Un lecteur nous adresse cet extrait de l'ouvrage de Paul Delsalle, maître de conférences en histoire moderne et archivistique aux universités de Mulhouse et Besançon, consacré à la vie des paysans de Haute Saône au XVIe et XVIIe siècles. Le travail sur les archives révèle la richesse des rivières en poissons, convoitée les jours maigres, à une époque où moulins et étangs s'étaient déjà installés sur de nombreux bassins versants. On observe que les poissons d'eaux lentes s'y mêlent déjà aux poissons d'eaux vives.

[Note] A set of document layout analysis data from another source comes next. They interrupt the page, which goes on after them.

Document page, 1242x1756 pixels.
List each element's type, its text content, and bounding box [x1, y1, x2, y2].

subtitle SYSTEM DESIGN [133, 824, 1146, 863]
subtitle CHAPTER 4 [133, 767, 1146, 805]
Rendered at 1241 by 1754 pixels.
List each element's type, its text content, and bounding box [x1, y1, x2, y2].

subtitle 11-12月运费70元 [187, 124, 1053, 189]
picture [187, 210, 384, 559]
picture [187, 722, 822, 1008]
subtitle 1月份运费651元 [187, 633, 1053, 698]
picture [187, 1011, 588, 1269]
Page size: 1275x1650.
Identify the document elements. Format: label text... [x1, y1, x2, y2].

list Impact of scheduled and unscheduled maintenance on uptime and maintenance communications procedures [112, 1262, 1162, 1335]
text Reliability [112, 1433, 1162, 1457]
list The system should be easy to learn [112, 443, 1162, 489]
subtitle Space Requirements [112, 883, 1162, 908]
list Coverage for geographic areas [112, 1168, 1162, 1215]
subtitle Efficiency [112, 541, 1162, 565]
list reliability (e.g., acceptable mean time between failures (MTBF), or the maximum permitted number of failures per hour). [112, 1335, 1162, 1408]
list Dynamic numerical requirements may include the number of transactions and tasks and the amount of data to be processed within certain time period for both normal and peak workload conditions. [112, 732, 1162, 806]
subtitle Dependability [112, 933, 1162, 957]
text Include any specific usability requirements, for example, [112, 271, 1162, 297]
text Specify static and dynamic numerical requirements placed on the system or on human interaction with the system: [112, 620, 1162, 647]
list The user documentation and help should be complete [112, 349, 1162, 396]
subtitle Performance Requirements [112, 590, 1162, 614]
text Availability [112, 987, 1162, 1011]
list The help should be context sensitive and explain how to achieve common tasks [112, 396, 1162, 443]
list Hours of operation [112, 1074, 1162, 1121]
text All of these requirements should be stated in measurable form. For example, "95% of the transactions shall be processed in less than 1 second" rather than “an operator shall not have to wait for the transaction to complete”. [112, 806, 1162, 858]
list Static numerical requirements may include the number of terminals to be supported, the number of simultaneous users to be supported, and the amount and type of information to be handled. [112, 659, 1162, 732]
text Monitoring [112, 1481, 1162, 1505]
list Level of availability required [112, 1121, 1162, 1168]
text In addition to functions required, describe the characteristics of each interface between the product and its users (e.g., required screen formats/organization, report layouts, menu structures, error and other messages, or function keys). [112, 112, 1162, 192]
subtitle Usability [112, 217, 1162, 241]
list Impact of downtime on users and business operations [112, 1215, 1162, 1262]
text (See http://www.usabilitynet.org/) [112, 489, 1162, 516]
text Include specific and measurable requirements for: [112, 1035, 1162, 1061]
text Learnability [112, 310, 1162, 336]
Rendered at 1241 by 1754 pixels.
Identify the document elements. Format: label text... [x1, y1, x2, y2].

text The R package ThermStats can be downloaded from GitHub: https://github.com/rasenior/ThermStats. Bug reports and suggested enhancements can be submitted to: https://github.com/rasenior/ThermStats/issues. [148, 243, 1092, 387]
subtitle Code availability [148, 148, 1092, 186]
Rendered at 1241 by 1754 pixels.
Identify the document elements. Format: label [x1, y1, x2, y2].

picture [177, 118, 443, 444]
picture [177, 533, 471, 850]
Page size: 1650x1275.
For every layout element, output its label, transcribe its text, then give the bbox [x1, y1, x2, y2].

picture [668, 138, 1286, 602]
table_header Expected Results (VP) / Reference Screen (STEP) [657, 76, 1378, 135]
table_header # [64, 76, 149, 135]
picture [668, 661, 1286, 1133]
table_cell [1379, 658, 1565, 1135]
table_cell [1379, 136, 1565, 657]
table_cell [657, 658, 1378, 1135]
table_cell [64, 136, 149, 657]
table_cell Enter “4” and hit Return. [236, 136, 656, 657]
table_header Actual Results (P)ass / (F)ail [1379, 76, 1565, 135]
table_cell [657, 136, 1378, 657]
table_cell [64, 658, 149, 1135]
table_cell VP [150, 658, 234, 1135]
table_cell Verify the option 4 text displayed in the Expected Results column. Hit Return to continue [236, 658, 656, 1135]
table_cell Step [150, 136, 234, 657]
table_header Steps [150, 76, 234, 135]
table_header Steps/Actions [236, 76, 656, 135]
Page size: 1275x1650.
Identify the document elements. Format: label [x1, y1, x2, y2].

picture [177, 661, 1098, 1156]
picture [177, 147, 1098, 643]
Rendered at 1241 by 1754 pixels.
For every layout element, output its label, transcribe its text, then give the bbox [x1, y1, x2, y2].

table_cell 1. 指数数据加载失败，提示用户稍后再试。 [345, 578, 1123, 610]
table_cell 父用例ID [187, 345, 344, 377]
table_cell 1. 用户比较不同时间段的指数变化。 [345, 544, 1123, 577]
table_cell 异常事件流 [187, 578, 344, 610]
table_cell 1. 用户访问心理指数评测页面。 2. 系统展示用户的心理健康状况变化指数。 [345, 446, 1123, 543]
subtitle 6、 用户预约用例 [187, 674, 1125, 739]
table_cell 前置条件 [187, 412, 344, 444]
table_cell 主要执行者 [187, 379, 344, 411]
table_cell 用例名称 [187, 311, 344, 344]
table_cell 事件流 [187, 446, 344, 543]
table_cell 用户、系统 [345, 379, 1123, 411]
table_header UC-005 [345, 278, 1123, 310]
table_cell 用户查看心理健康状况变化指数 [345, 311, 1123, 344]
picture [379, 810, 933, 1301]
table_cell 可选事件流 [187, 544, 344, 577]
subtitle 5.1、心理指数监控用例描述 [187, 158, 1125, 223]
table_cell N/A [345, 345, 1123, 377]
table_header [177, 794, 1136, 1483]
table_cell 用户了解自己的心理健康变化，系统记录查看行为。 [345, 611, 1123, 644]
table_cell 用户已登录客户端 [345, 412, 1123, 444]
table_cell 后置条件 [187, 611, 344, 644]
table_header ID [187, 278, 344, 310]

Les jours maigres étant nombreux, nous ne pouvons pas négliger la consommation de poissons. Heureusement, les rivières étaient alors très poissonneuses, selon de nombreux témoignages contemporains. S'y ajoutaient les étangs et les viviers. Les paysans disposaient encore assez souvent du droit de pêche. C'est ainsi que les habitants de Breurey-lès-Faverney et ceux de Mersuay s'accordaient en 1572 au sujet de la pêche dans la Lanterne. Les fermiers de la grange de Miéüllers à Cendrecourt pouvaient pratiquer "la pêche à la trouble [=au filet] à pied dans la rivière de Saône". Dans l'Ognon, on pêchait assez librement des perches, des carpes, des brochets, des brèmes, des barbeaux, des lamproies et des anguilles. Les étangs fournissaient des carpes, des "carpailles", des brochets, des tanches et bien d'autres poissons. Dans la Saône, on capturait des brochets, des lottes, des truites, des ombres, des carpes, des perches, des anguilles, des tanches, des "menuses" (poissons de petite taille, menu fretin), mais encore "des poissons blancs de toute espèce", des écrevisses et des grenouilles. Dans les différentes rivières ou ruisseaux de la région, on pouvait se procurer aussi des poissons aux noms plus ou moins indigènes : rousses, bouilles, rougeuil (rouget?), abletz (ablettes), daressons, seffes, greffons ou gouvion, (gouions), verons (vairons), bavoux, mostelles (motelles ou moutelles, lottes de rivière, minuscules poissons à chair grasse), filleittes, barbeletz (barbeaux?), lamproies de rivière dites aussi sept-oeils, et bien d'autres. Les garçons et les filles chargés de surveiller le bétail passaient leur temps à pourchasser les grenouilles, les moules de rivière, les escargots, et toutes les autres bestioles comestibles afin de remplir leur panier pour améliorer l'ordinaire.
Source : Delsalle Paul (2016), Des paysans au temps de la poule au pot, sur les plateaux de la haute Saône vers 1580-1635, éditions Franche-Bourgogne, 371 p.-XII p. de pl.